Complete batch processing workflow:

  1. Query all 500 materials to get current ETags and lock status
  2. Filter out currently locked materials (defer to retry queue)
  3. Process unlocked materials in throttled batches
  4. For each PATCH:
    • Include If-Match header with ETag
    • Set connection timeout to 30 seconds
    • Handle 423/412 responses by adding to retry queue
  5. After main batch, process retry queue with exponential backoff
  6. Log materials that fail after 5 retry attempts

Configuration optimization: Reduce lock duration by adjusting transaction timeout in site.xconf:


wt.method.transaction.timeout=30000

This reduces the maximum lock hold time from default 60 seconds to 30 seconds, allowing faster lock release.

Monitoring: Add instrumentation to track:

  • Lock conflict rate (should be <5% after implementation)
  • Average retry count per material (target: <1.5)
  • Total batch completion time
  • Materials requiring manual intervention

With this approach, your 500-material batch should complete reliably in 15-20 minutes with <2% failure rate requiring manual review.

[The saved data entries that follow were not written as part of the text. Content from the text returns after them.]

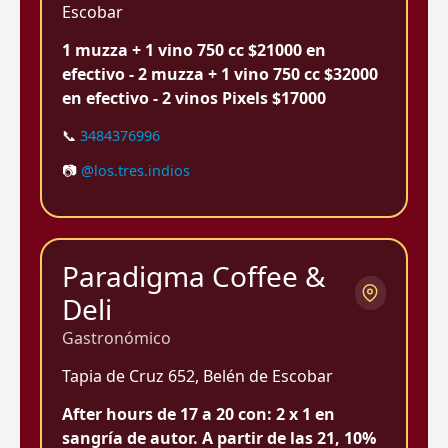
Escobar
1 muzza + 1 vino 750 cc $21000 en
efectivo - 2 muzza + 1 vino 750 cc $32000
en efectivo - 2 vinos Pixels $17000
📞
3484376996
📷
@los.tres.indios
Paradigma Coffee &
Deli
Gastronómico
Tapia de Cruz 652, Belén de Escobar
After hours de 17 a 20 con: 2 x 1 en
sangría de autor. A partir de las 21, 10%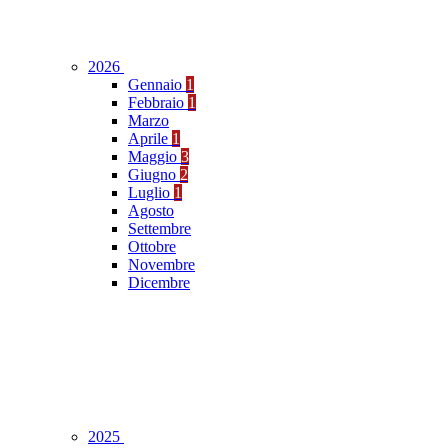
2026
Gennaio
1
Febbraio
1
Marzo
Aprile
1
Maggio
3
Giugno
2
Luglio
1
Agosto
Settembre
Ottobre
Novembre
Dicembre
2025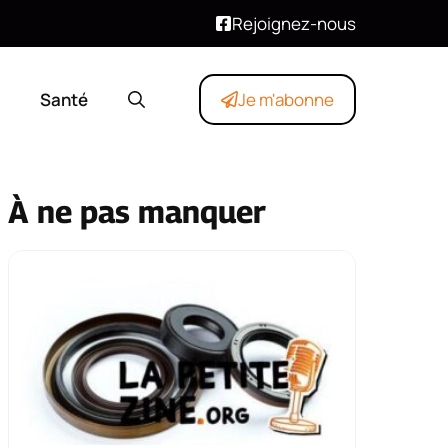
Rejoignez-nous
Santé
Je m'abonne
À ne pas manquer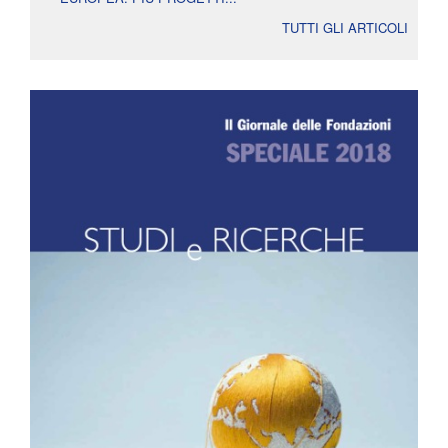
TUTTI GLI ARTICOLI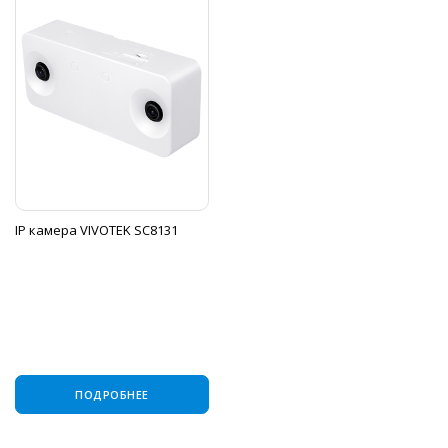
IP камера VIVOTEK SC8131
ПОДРОБНЕЕ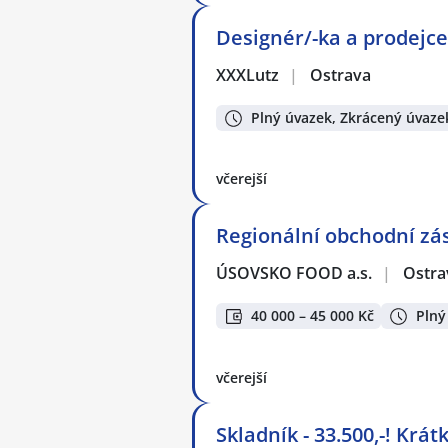
Designér/-ka a prodejce
XXXLutz
|
Ostrava
Plný úvazek, Zkrácený úvaze
včerejší
Regionální obchodní zá
ÚSOVSKO FOOD a.s.
|
Ostra
40 000 – 45 000 Kč
Plný
včerejší
Skladník - 33.500,-! Krá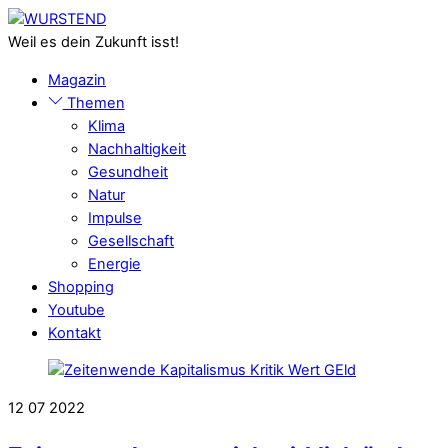
Skip
Menu
to
Weil es dein Zukunft isst!
content
Magazin
Themen
Klima
Nachhaltigkeit
Gesundheit
Natur
Impulse
Gesellschaft
Energie
Shopping
Youtube
Kontakt
Close
Menu
12
07
2022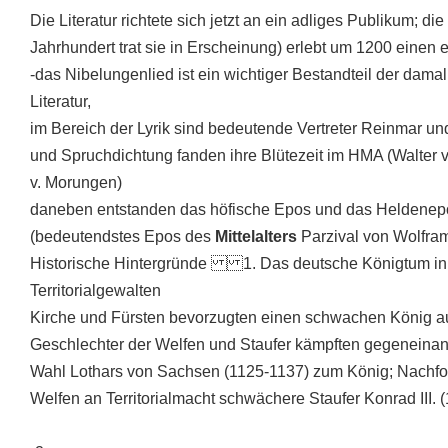
Die Literatur richtete sich jetzt an ein adliges Publikum; di
Jahrhundert trat sie in Erscheinung) erlebt um 1200 einen 
-das Nibelungenlied ist ein wichtiger Bestandteil der d
Literatur,
im Bereich der Lyrik sind bedeutende Vertreter Reinmar u
und Spruchdichtung fanden ihre Blütezeit im HMA (Walter
v. Morungen)
daneben entstanden das höfische Epos und das Heldenep
(bedeutendstes Epos des
Mittelalters
Parzival von Wolfra
Historische Hintergründe 1. Das deutsche Königtum in 
Territorialgewalten
Kirche und Fürsten bevorzugten einen schwachen König au
Geschlechter der Welfen und Staufer kämpften gegeneinan
Wahl Lothars von Sachsen (1125-1137) zum König; Nachf
Welfen an Territorialmacht schwächere Staufer Konrad III.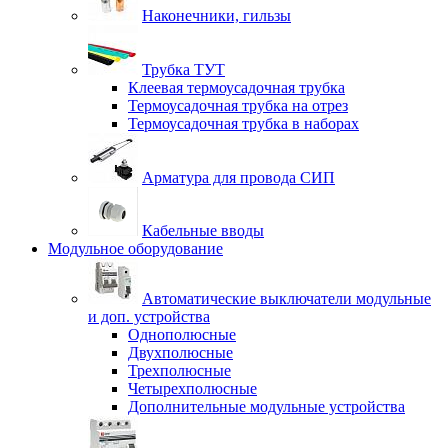
Наконечники, гильзы
Трубка ТУТ
Клеевая термоусадочная трубка
Термоусадочная трубка на отрез
Термоусадочная трубка в наборах
Арматура для провода СИП
Кабельные вводы
Модульное оборудование
Автоматические выключатели модульные
и доп. устройства
Однополюсные
Двухполюсные
Трехполюсные
Четырехполюсные
Дополнительные модульные устройства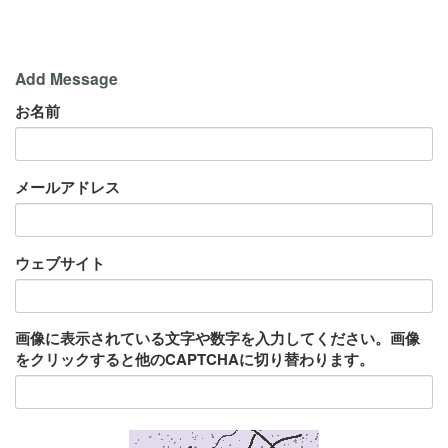
Add Message
お名前
メールアドレス
ウェブサイト
画像に表示されている文字や数字を入力してください。画像
をクリックすると他のCAPTCHAに切り替わります。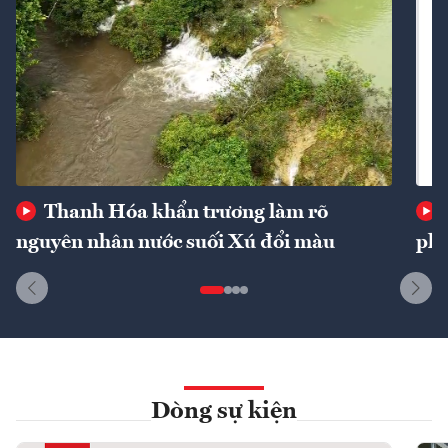
Thanh Hóa khẩn trương làm rõ
nguyên nhân nước suối Xú đổi màu
phí
Dòng sự kiện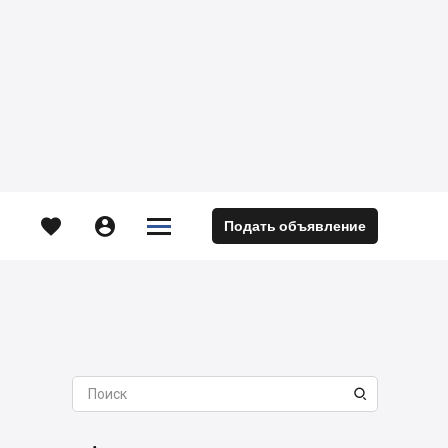





Подать объявление
м


Record locking in Windchill is pessimistic by default. When an API request starts updating an object, it acquires a lock that prevents concurrent modifications. Your batch process likely has overlapping requests that collide. Implement exponential backoff retry logic - wait 1 second, then 2, then 4 seconds before retrying a locked record.

We had similar issues with our environmental compliance updates. The problem was that the REST API doesn’t automatically handle lock retries like the UI does. Implement a retry mechanism with jitter - not just fixed delays. Random backoff prevents multiple retrying clients from synchronizing and competing again. Also consider batching multiple attribute updates into a single PATCH request to reduce the number of lock acquisitions.